Required work: All that is wanted is the exact text of the lines below from the one with "Buchungsanfrage, wir melden uns umgehend" through the one with "Vaahteraliiga.fi", inclusive, minus any pictures.

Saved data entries
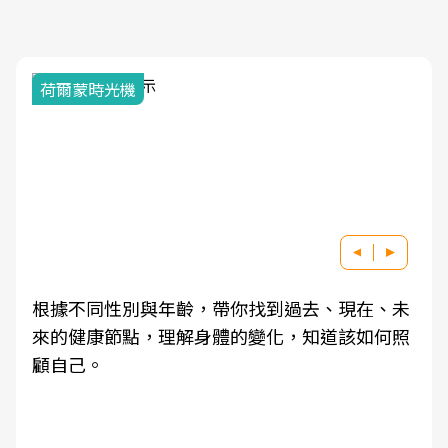
荷爾蒙時光機
根據不同性別與年齡，帶你找到過去、現在、未
來的健康節點，理解身體的變化，知道該如何照
顧自己。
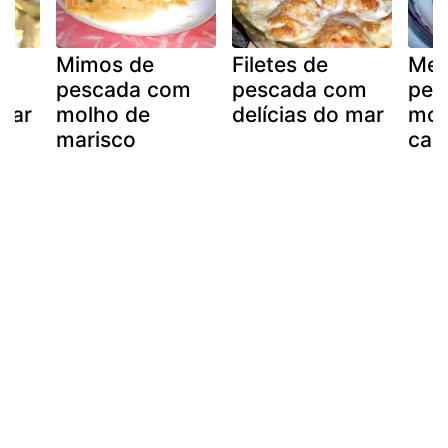
Mimos de
Filetes de
Med
om
pescada com
pescada com
pes
 mar
molho de
delícias do mar
mol
marisco
cam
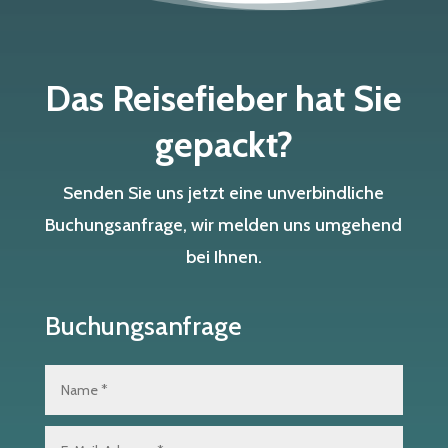
Das Reisefieber hat Sie
gepackt?
Senden Sie uns jetzt eine unverbindliche
Buchungsanfrage, wir melden uns umgehend
bei Ihnen.
Buchungsanfrage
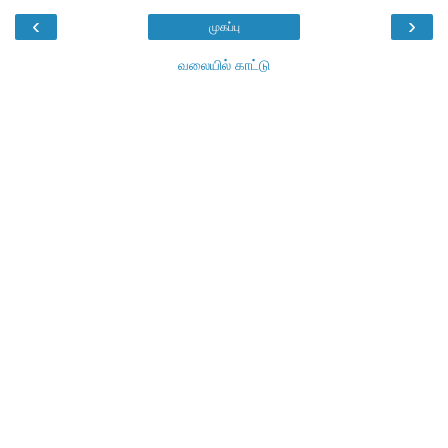
‹
›
முகப்பு
வலையில் காட்டு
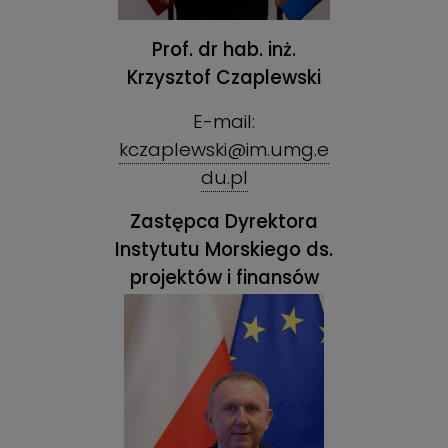
Prof. dr hab. inż.
Krzysztof Czaplewski
E-mail:
kczaplewski@im.umg.e
du.pl
Zastępca Dyrektora
Instytutu Morskiego ds.
projektów i finansów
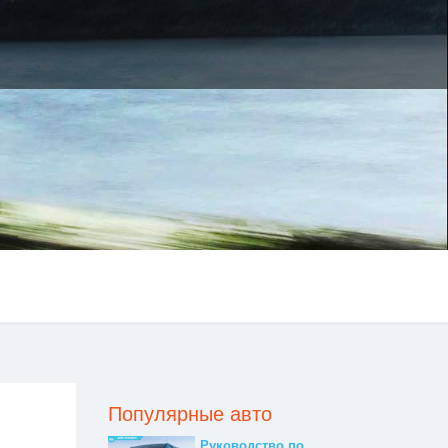
Популярные авто
Руководство по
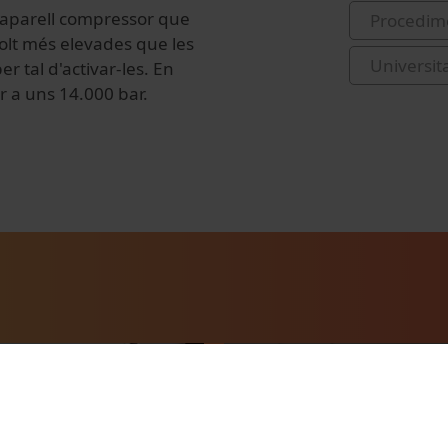
 aparell compressor que
Procedime
lt més elevades que les
Universit
 tal d'activar-les. En
r a uns 14.000 bar.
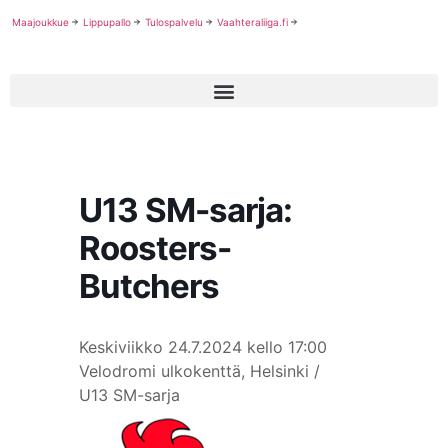
Maajoukkue
Lippupallo
Tulospalvelu
Vaahteraliiga.fi
U13 SM-sarja:
Roosters-
Butchers
Keskiviikko 24.7.2024
kello 17:00
Velodromi ulkokenttä, Helsinki /
U13 SM-sarja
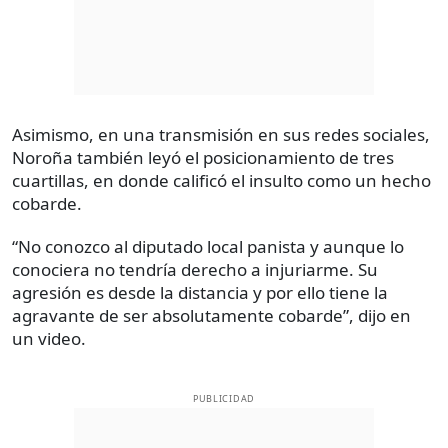
Asimismo, en una transmisión en sus redes sociales,
Noroña también leyó el posicionamiento de tres
cuartillas, en donde calificó el insulto como un hecho
cobarde.
“No conozco al diputado local panista y aunque lo
conociera no tendría derecho a injuriarme. Su
agresión es desde la distancia y por ello tiene la
agravante de ser absolutamente cobarde”, dijo en
un video.
PUBLICIDAD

Task result:
Buchungsanfrage, wir melden uns umgehend
bei Ihnen.
Buchungsanfrage
‹
›
முகப்பு
வலையில் காட்டு
Prof. dr hab. inż.
Krzysztof Czaplewski
E-mail:
kczaplewski@im.umg.e
du.pl
Zastępca Dyrektora
Instytutu Morskiego ds.
projektów i finansów
Популярные авто
Руководство по
 aparell compressor que
Procedime
lt més elevades que les
Universit
 tal d'activar-les. En
r a uns 14.000 bar.
Maajoukkue
Lippupallo
Tulospalvelu
Vaahteraliiga.fi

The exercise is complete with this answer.